Dataset entries
___
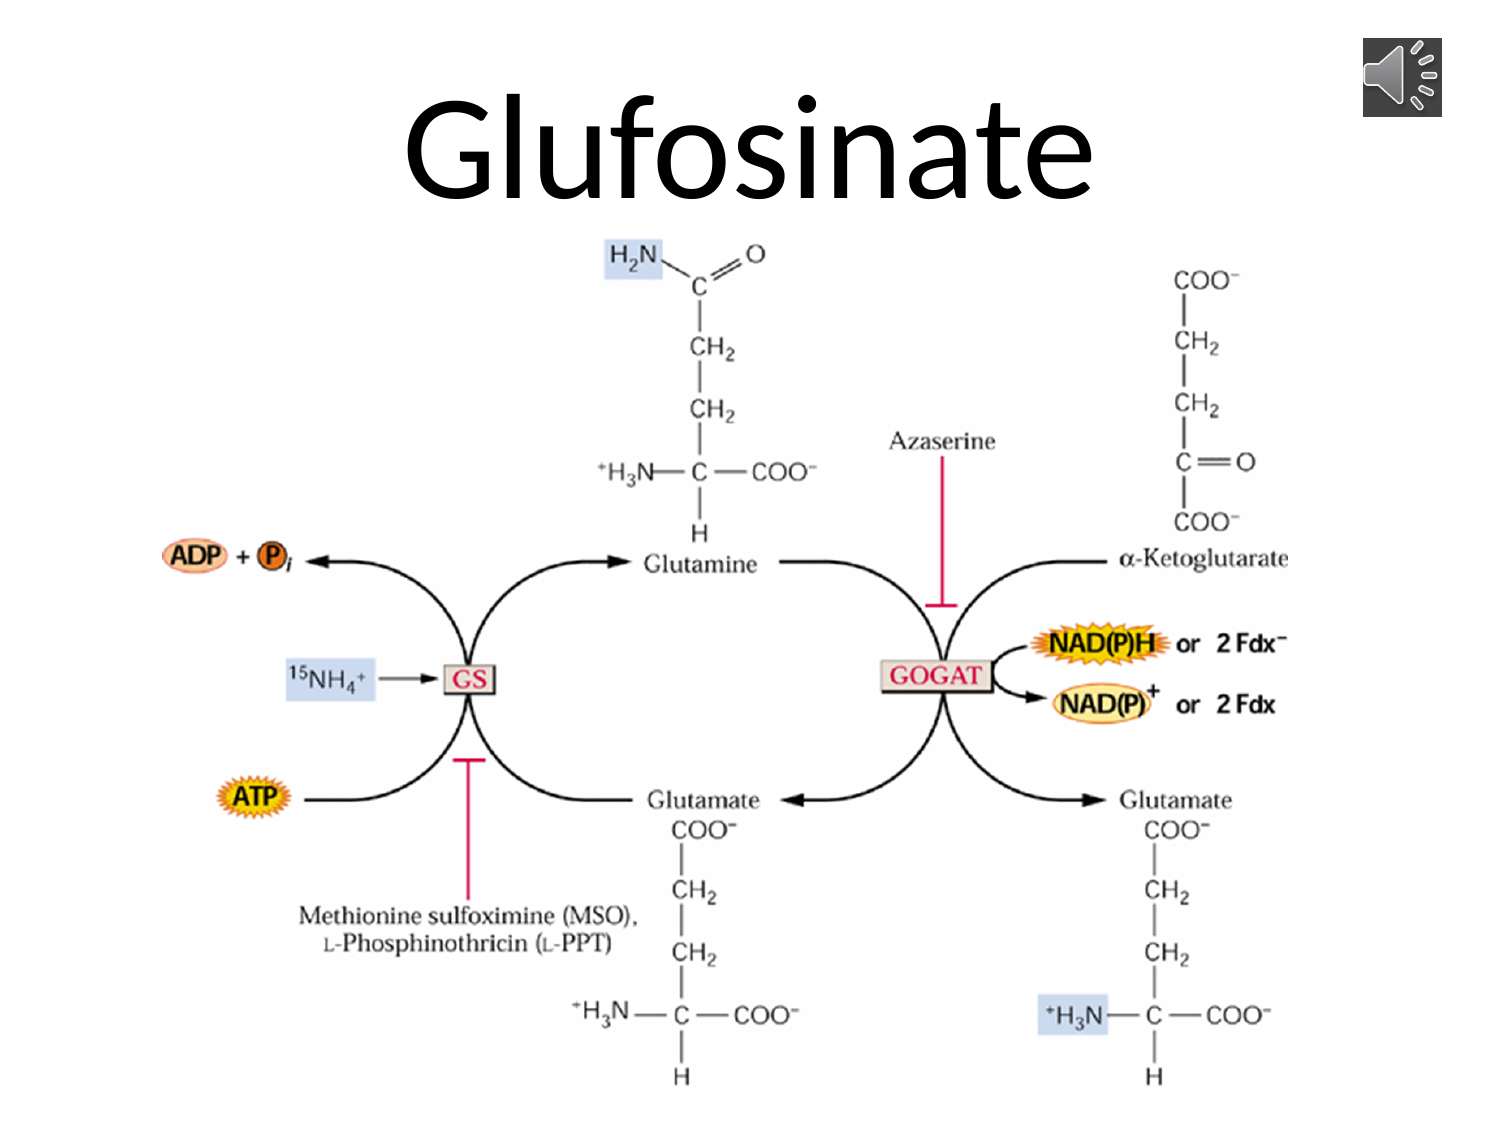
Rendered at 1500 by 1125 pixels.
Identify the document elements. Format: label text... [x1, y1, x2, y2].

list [162, 237, 1288, 1096]
picture [1362, 37, 1443, 118]
title Glufosinate [75, 45, 1425, 233]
___
= Action item =
Before printing anything, remove the pictures; then print all the records exactly.

= Exercise solution =
Rendered at 1500 by 1125 pixels.
Identify the document elements. Format: label text... [x1, y1, x2, y2].

list [162, 237, 1288, 1096]
picture [1362, 37, 1443, 118]
title Glufosinate [75, 45, 1425, 233]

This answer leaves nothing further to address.